Im Roman "Betrunkene Bäume" geht es primär um den über 80-jährigen Erich, der in früheren Jahren Wissenschaftler gewesen war und mit Leib und Seele die Wälder und Bäume Sibiriens erforscht hatte. Nun aber, dem Alter geschuldet, fällt ihm die Bewältigung seines Alltags immer schwerer, er kann diese zunehmende Unselbstständigkeit und Bevormundung seiner Tochter Irina kaum ertragen. Halt geben ihm vor allem die Bäume, aber auch die Erinnerungen an sein früheres Leben mit seiner Frau, die er schrecklich vermisst.
Die zweite Hauptfigur ist die nicht ganz volljährige Katharina. Ihr Vater hatte sich entschlossen, eine Arbeitsstelle in Russland anzunehmen und die Familie zu verlassen. Katharina gibt ihrer Mutter die Schuld daran und haut nach einem Streit von zu Hause ab. Sie haust seitdem in einer heruntergekommenen Wohnung, während sie weder Geld für Essen hat, noch Wasser zum Duschen.
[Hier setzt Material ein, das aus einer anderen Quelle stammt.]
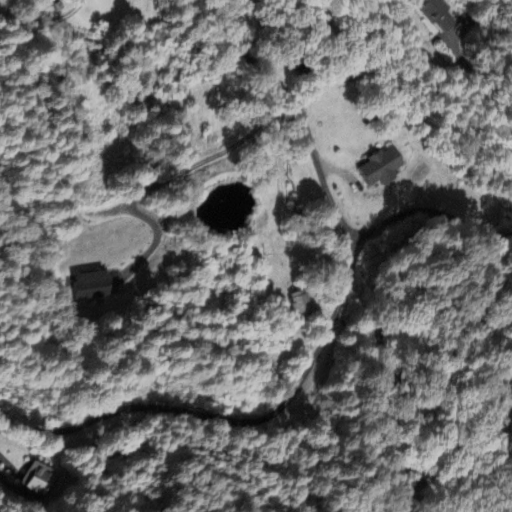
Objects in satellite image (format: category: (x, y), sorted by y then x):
building: (435, 15)
road: (44, 17)
building: (302, 64)
road: (479, 86)
building: (380, 168)
road: (166, 178)
road: (431, 210)
building: (90, 285)
building: (299, 301)
road: (327, 334)
building: (37, 479)
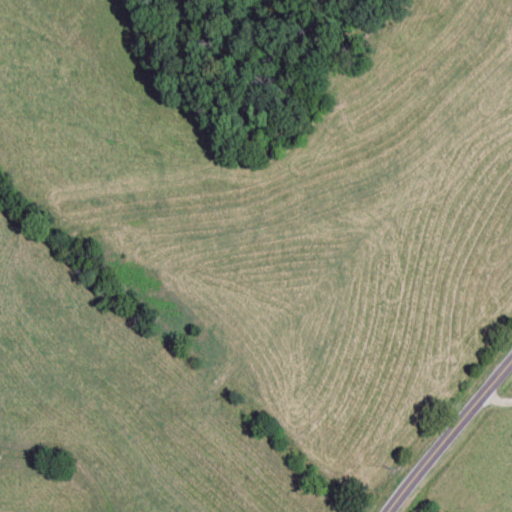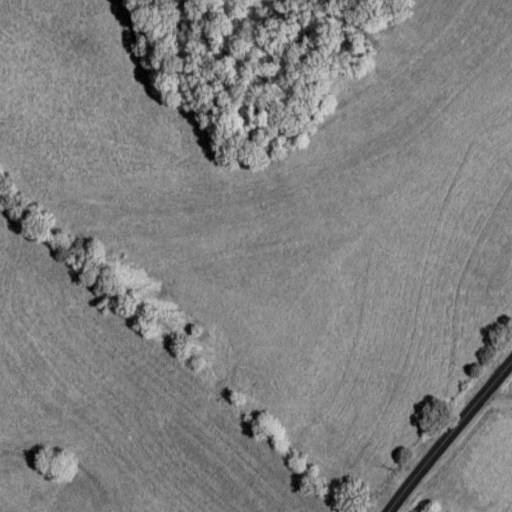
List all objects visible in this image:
road: (460, 453)
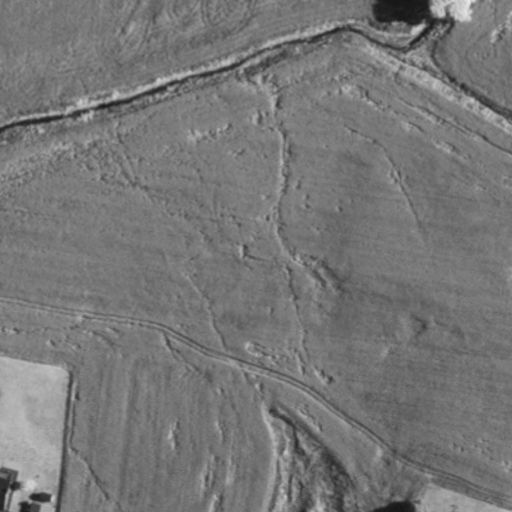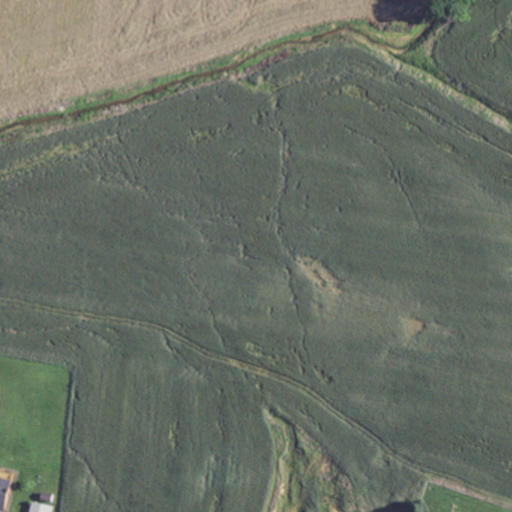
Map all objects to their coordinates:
building: (4, 492)
building: (41, 508)
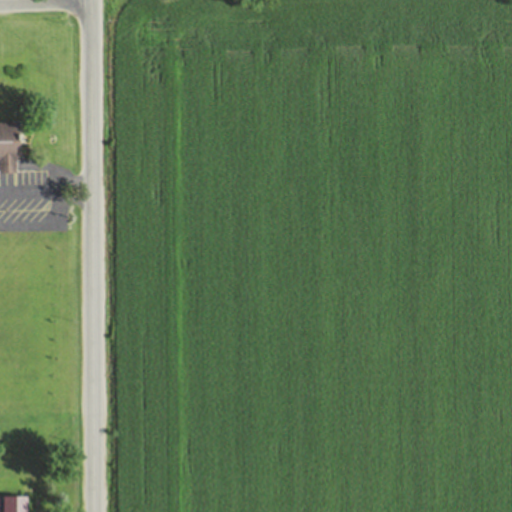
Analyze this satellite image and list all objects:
road: (2, 1)
road: (44, 1)
building: (8, 143)
building: (8, 148)
road: (39, 167)
building: (7, 168)
road: (31, 191)
road: (77, 191)
parking lot: (35, 196)
road: (58, 207)
road: (26, 226)
road: (92, 255)
building: (10, 508)
building: (11, 509)
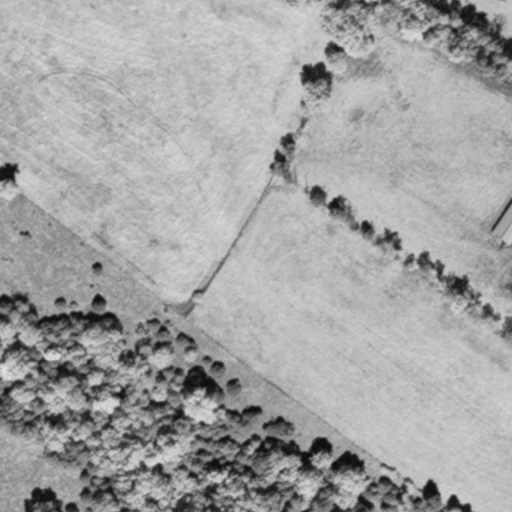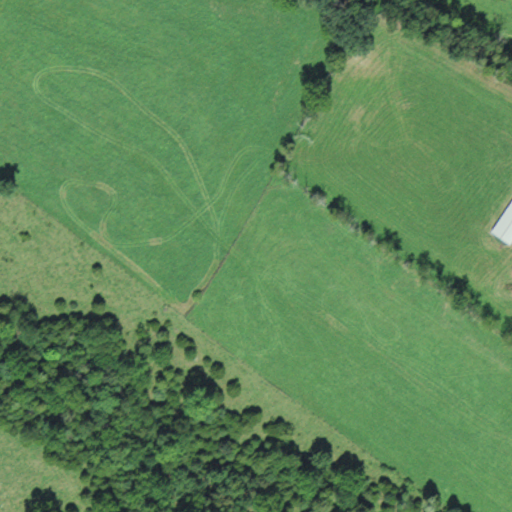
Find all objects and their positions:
building: (505, 225)
building: (505, 227)
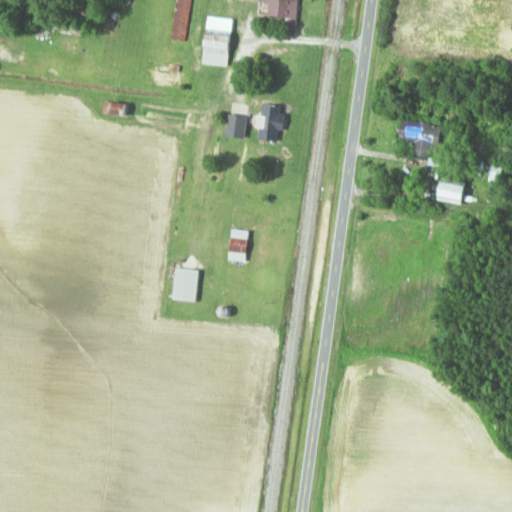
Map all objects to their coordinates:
building: (280, 9)
building: (181, 20)
building: (219, 48)
building: (168, 76)
building: (118, 108)
building: (271, 122)
building: (423, 137)
building: (496, 171)
building: (454, 190)
building: (240, 244)
railway: (302, 256)
road: (334, 256)
building: (188, 284)
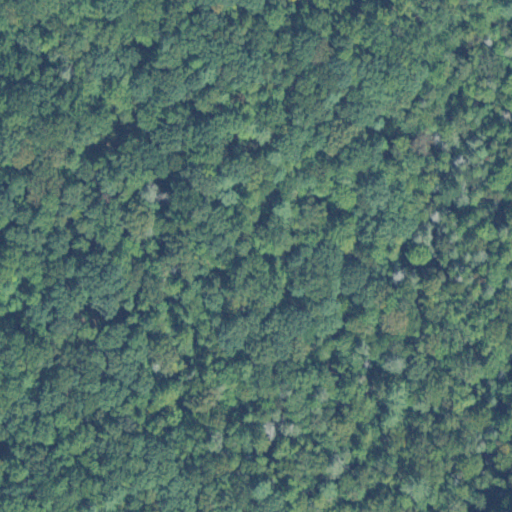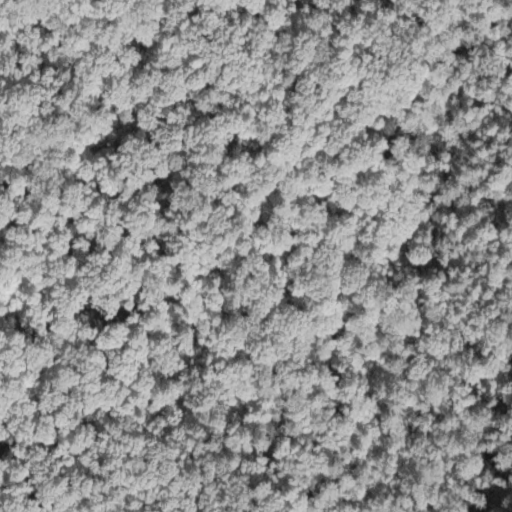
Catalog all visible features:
road: (2, 508)
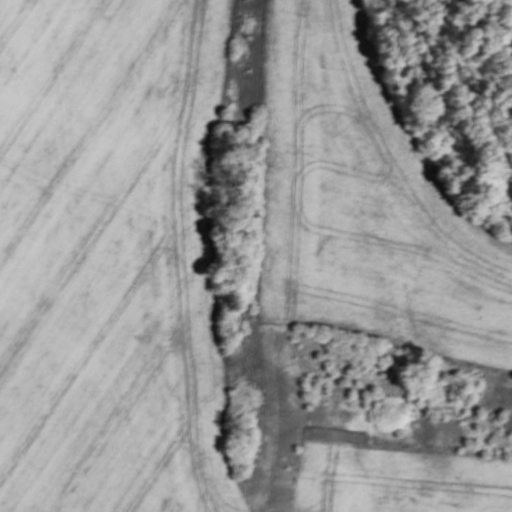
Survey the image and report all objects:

Zufällig wohnen beide nebeneinander und stellen schon kurz nach ihrem ersten Zusammentreffen fest, dass sie etwas verbindet: Sibirien.
Das Buch erzählt eine berührende Geschichte über zwei Figuren, die unterschiedlicher nicht sein könnten und sich dennoch gegenseitig dabei helfen, ihre Probleme zu bewältigen. Besonders Erich ist dabei sehr authentisch beschrieben. Er hat so viele innere Konflikte, mit denen er täglich konfrontiert ist und die Art und Weise, wie er damit umzugehen versucht, ist für den Leser sehr nachvollziehbar und berührend.
Katharina als weitere Hauptfigur kann mit dieser Tiefe jedoch nicht mithalten. Irgendwie erfährt der Leser zu wenig von ihr - außer dass sie kein so intaktes Elternhaus hat, wie es ihr zu wünschen wäre. Einige Entscheidungen, die sie ihm Laufe des Buches trifft, sind zweifelhaft, trotz des jungen Alters.
Die Autorin nutzt eine ganz wundervolle Sprache, um die Geschichte zu erzählen. Sie beschreibt Einzelheiten und schmückt diese aus, sodass der Leser sich sofort in der Geschichte wieder findet. Stellenweise sind diese Ausschmückungen jedoch zu langatmig, in einigen Situationen passen sie meiner Meinung nach einfach nicht so gut, was den Lesefluss stört.
Die Erzählperspektive wechselt in jedem Kapitel, aber auch die Zeit, in der die Geschichte spielt. Dies lockert das Ganze zwar auf, aber mich hat dabei gestört, dass man teilweise erst nach 1-2 Seiten erfahren hat, um wen es denn jetzt geht, da vorher nur "er" oder "sie" genannt wurde. Eindeutig war es nicht immer.
Innerhalb des ganzen Buches entstehen immer wieder Fragen. Nicht nur durch die Erzählweise, auch inhaltlich gibt es einige Schwachstellen. Wie schon beschrieben, ist mir die Figur der Katharina zu wenig ausgearbeitet, aber auch viele Nebencharaktere werden nicht ausreichend eingeführt.
Manchmal hat man das Gefühl, dass Inhalte fehlen, weil zu viele Lücken in der Geschichte auftauchen. So ist beispielsweise die Schuld, die Erich mit sich trägt, nicht nachvollziehbar beschrieben, die tiefe "Freundschaft", die er aus seiner Sicht zerstört hat, erschließt sich mir nicht. Die Erzählungen aus der Vergangenheit mit diesem "Freund" gehen nur so weit, dass sie gemeinsam monatelang durch die Wälder Sibiriens gewandert sind, ohne auch nur ein Wort miteinander zu sprechen.
Nach und nach setzt sich zwar alles zusammen, aber einen richtigen Abschluss gibt es für mich nicht, das Ende kommt auch irgendwie viel zu schnell.
Insgesamt ist es dennoch ein Buch, das mich aufgrund der Erzählweise, der ausgewählten Worte und vor allem der Hauptfigur Erich berührt hat. Der Titel wirkt erstmal sehr ausgefallen, jedoch wird im Verlauf aufgeklärt, was es mit den "betrunkenen Bäumen" auf sich hat. Die Geschichte hat sehr viel Potential, das meiner Meinung nach leider nicht ganz ausgeschöpft wurde. Sie hätte ruhig 100 Seiten länger sein können, um die vielen Lücken zu schließen.